THE TOWN AND LAKE OF TIBERIAS, FROM THE NORTH
by Francis Frith.
IT is early morning, at Nazareth, at the old camping ground, near the well of the Virgin. The tents are down—the men busy dividing the loads for the mules, which stand by, drowsily warring with the flies, whisking their tails, tossing the jingling bells about their heads, and peevishly stamping with their fore feet. The Bedouin who is to take me to Tiberias, via Mount Tabor, is squatting upon the ground at a little distance, smoking a short chibouk, with a dirty and faded cofeieh, or huge fringed handkerchief of yellow and red Damascus silk over his head and shoulders. His face is no particular colour, but resembles a piece of a well-worn saddle (the Bedouins never wash either their faces or their clothes). He has a short black beard and moustache, a stealthy cat-like expression, and an eye full of cowardly cunning and distrust. His horse stands by, picketed to his spear—a true Arab steed—but not at all the sort of thing which figures in romance.
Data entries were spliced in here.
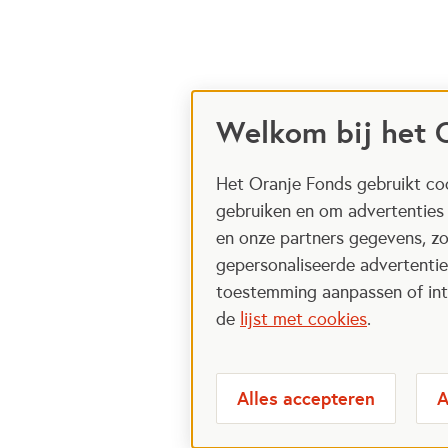
Welkom bij het 
Het Oranje Fonds gebruikt coo
gebruiken en om advertenties
en onze partners gegevens, zo
gepersonaliseerde advertenties
toestemming aanpassen of intr
de
lijst met cookies
.
Alles accepteren
A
I will describe him: a small, dark brown Irisk-looking animal — plenty of blood, and pretty well of bone, but amazingly little flesh; some rude mathematical figures burned into his “off” shoulder; head rather “light,” neck wofully so; no “crop,” but a shoulder like the hump of a camel; tail cut square, Melton-Mowbray fashion, but with a little tuft left long in the centre; the effect truly ridiculous—the ensemble as Dick Turpinish, gipsyish, hedge-bottomish a vagabond of a beast as you would wish to see matched even with a Bedouin.
And now my guide slings his long matchlock over his shoulder, and throws himself into the high-pommelled Turkish saddle, out-flanked by dirty blue rags and shabby dangling red tassels, and moves off with his knees almost up to his chin, and his preposterous old red morocco boots instinctively and incessantly swinging to and from his horse’s sides, so as to inflict at each step a gentle dig with the flat, sharp-cornered stirrup.
I follow at a smart “foot’s pace” up and down those monotonous hills, until we reach the base of Mount Tabor, which rises in singularly isolated beauty to the height of about a thousand feet. Its sides are covered with stunted evergreen oak and other timber, and on the summit are the ruins of chapels (for Mount Tabor has been erroneously held to be the Mount of the Transfiguration) and of Roman fortifications.
The view although very extensive, I thought had been rather over-lauded by some travellers. Descending, you pass through an undulating, uncultivated, but park-like country, covered with long grass, and studded thinly with small timber; then between two ruined forts, probably Saracenic, through corn-land, until, as the sun is sinking in the west, far beneath you, the town and lake of Tiberias break upon the sight—a calm, lovely, sacred landscape. The fields of ripe corn, stretching from my feet to the shores of the lake, were very rich and yellow; the lake was very still and very blue; the mountains of Moab, although monotonous in their outline, were soft and mellow in their colouring, and, in the far north, over the purple hills of Galilee at a distance of some forty miles, rises the snowy head of Mount Hermon; truly, it is a lovely scene!
My view is taken from a point immediately above the north-west corner of the town. It embraces a tower of the Roman castle, now partly in ruins (and a piece of modern brick wall, with which I would have given anything in reason to have been able to play the artist, and omit), the greater part of the present town, and the southern bay of the lake. Near the point of this bay is a little white speck, marking the site of the hot springs and baths, which have been celebrated from time immemorial for their healing virtues. The water, which is excessively salt and bitter, rises at a temperature of 140° Fahr. The present building was erected by Ibrahim Pacha, in 1833.